LES CARNETS DE L’ANGE AVEUGLE – Le Paris de Balzac n’existe pas
19 février 2010
Balzac à Berlin : l’ange, le café et le scooter.
Un ami liégeois me fait remarquer que mon blog s’est immobilisé pendant quelques jours et en conclut, avec un sens de la déduction digne d’un agent des services d’intelligence de l’armée belge, que j’étais à Berlin pour la Berlinale. La belle lectrice qui m’accompagne, fidèle à sa logique d’artiste clandestine, a choisi d’apparaître ici pour la première fois dans une pose à la Banksy.
A Berlin, allais-je oublier Balzac pour quelques jours ? Impossible. Il faut savoir que prolifère à Berlin (comme d’ailleurs dans d’autres villes allemande), une chaîne de cafés qui agit sous le label “Balzac Coffee”.
Vous en trouverez un peu partout : Postdamer Platz, Alexander Platz, et, entre autres, à la Friedrichstrasse, dans le quartier de Mitte, où M. et moi avons pris nos quartiers, chez un ami malheureusement absent. Au risque de mettre en péril notre vie privée, je puis vous indiquer que c’est ici que nous avons l’habitude de prendre notre petit déjeuner berlinois.
En général, je me méfie de ces chaînes qui franchisent leurs labels, vous fourguent des cafés à l’américaine et en plus prétendent vous vendre leurs produits comme les nouvelles merveilles de l’alimentation. A Berlin, comme ailleurs, une grande chaîne américaine spécialisée dans le café lavasse sévit. Je l’évite soigneusement, ce qui à New York n’est pas toujours possible. Je me souviens d’avoir trouvé, il y a quelques mois, un peu de repos dans un de ces cafés S., près de Ground Zero. Mais, je dois l’avouer, j’ai une certaine sympathie pour les Balzac Coffee. Vous devinez pourquoi. L’hommage à l’auteur du Traité des excitants modernes n’est pas complètement galvaudé et a même un certain chic, grâce à un logo un rien mystérieux, je vais y revenir.

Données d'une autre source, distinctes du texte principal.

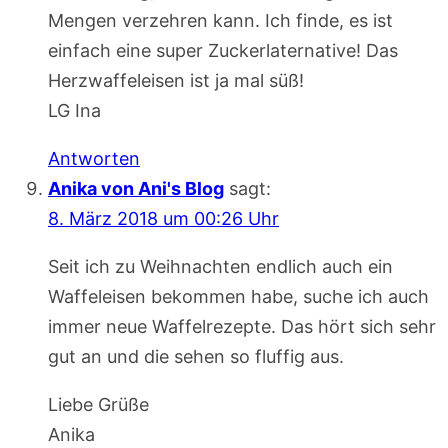
Mengen verzehren kann. Ich finde, es ist
einfach eine super Zuckerlaternative! Das
Herzwaffeleisen ist ja mal süß!
LG Ina
Antworten
Anika von Ani's Blog
sagt:
8. März 2018 um 00:26 Uhr
Seit ich zu Weihnachten endlich auch ein
Waffeleisen bekommen habe, suche ich auch
immer neue Waffelrezepte. Das hört sich sehr
gut an und die sehen so fluffig aus.
Liebe Grüße
Anika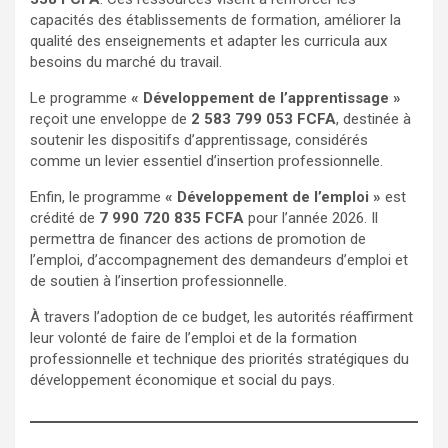
capacités des établissements de formation, améliorer la
qualité des enseignements et adapter les curricula aux
besoins du marché du travail.
Le programme
« Développement de l’apprentissage »
reçoit une enveloppe de
2 583 799 053 FCFA
, destinée à
soutenir les dispositifs d’apprentissage, considérés
comme un levier essentiel d’insertion professionnelle.
Enfin, le programme
« Développement de l’emploi »
est
crédité de
7 990 720 835 FCFA
pour l’année 2026. Il
permettra de financer des actions de promotion de
l’emploi, d’accompagnement des demandeurs d’emploi et
de soutien à l’insertion professionnelle.
À travers l’adoption de ce budget, les autorités réaffirment
leur volonté de faire de l’emploi et de la formation
professionnelle et technique des priorités stratégiques du
développement économique et social du pays.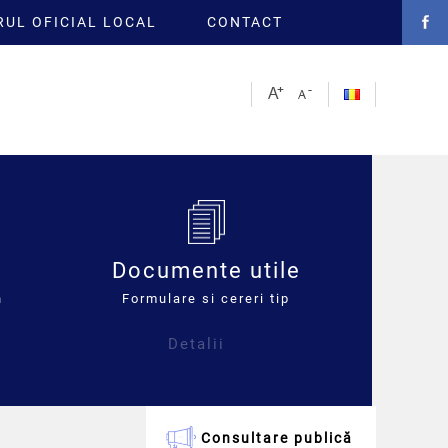
UL OFICIAL LOCAL
CONTACT
Documente utile
n
Formulare si cereri tip
Detalii
Consultare publică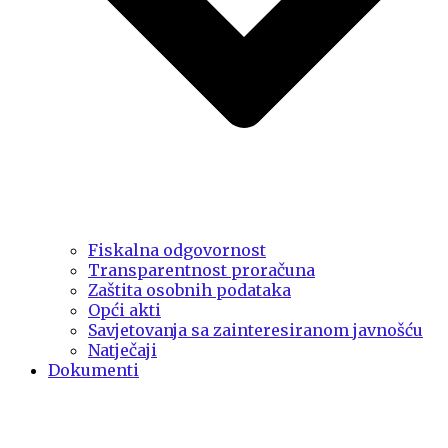
Fiskalna odgovornost
Transparentnost proračuna
Zaštita osobnih podataka
Opći akti
Savjetovanja sa zainteresiranom javnošću
Natječaji
Dokumenti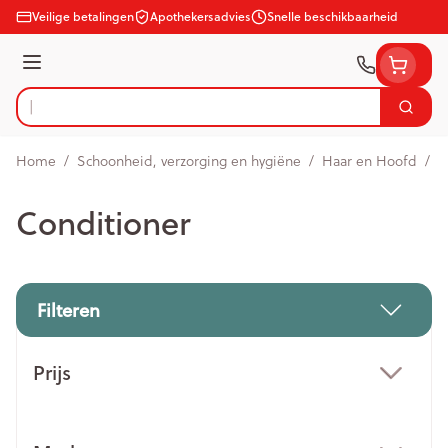
Ga naar de inhoud
Veilige betalingen
Apothekersadvies
Snelle beschikbaarheid
Menu
Zoek
Product, merk, categorie...
Home
/
Schoonheid, verzorging en hygiëne
/
Haar en Hoofd
/
C
Conditioner
Filteren
Doorgaan naar productlijst
Prijs
filter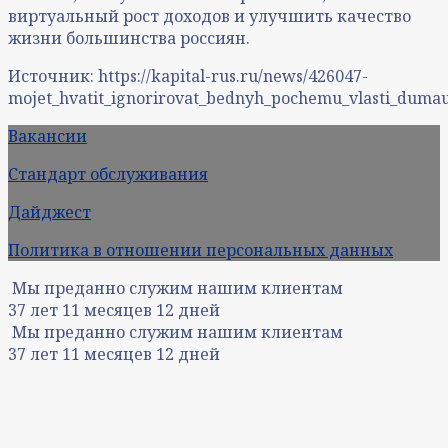
виртуальный рост доходов и улучшить качество
жизни большинства россиян.
Источник: https://kapital-rus.ru/news/426047-
mojet_hvatit_ignorirovat_bednyh_pochemu_vlasti_dumau
Вакансии
Стандарт обслуживания
Дайджест
Политика в отношении персональных данных
Мы преданно служим нашим клиентам
37
лет
11
месяцев
12
дней
Мы преданно служим нашим клиентам
37
лет
11
месяцев
12
дней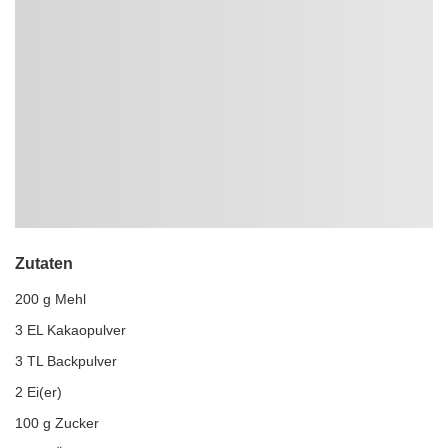
Zutaten
200 g Mehl
3 EL Kakaopulver
3 TL Backpulver
2 Ei(er)
100 g Zucker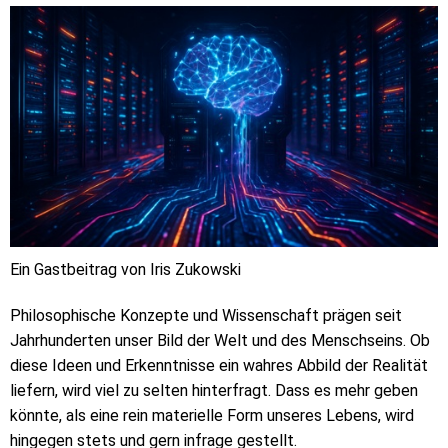
Ein Gastbeitrag von Iris Zukowski
Philosophische Konzepte und Wissenschaft prägen seit
Jahrhunderten unser Bild der Welt und des Menschseins. Ob
diese Ideen und Erkenntnisse ein wahres Abbild der Realität
liefern, wird viel zu selten hinterfragt. Dass es mehr geben
könnte, als eine rein materielle Form unseres Lebens, wird
hingegen stets und gern infrage gestellt.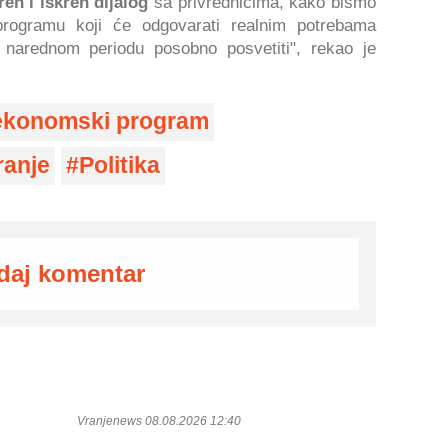
en i iskren dijalog
sa privrednicima, kako bismo
rogramu koji će odgovarati realnim potrebama
narednom periodu posobno posvetiti", rekao je
ekonomski program
ranje
Politika
daj komentar
Vranjenews 08.08.2026 12:40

Le premier mérite de ce logo est que la reproduction du portrait de Balzac nous est épargnée, piège auquel n’a pas échappé une chaîne canadienne du même nom, ou quasi. Il s’agit ici du Café Balzac’s Coffee, les marketeurs canadiens n’oublient jamais que les francophones boivent du café tout autant que les anglophones. Mais enfin, est-ce que Balzac trempait sa plume dans sa tasse pour écrire en anglais ?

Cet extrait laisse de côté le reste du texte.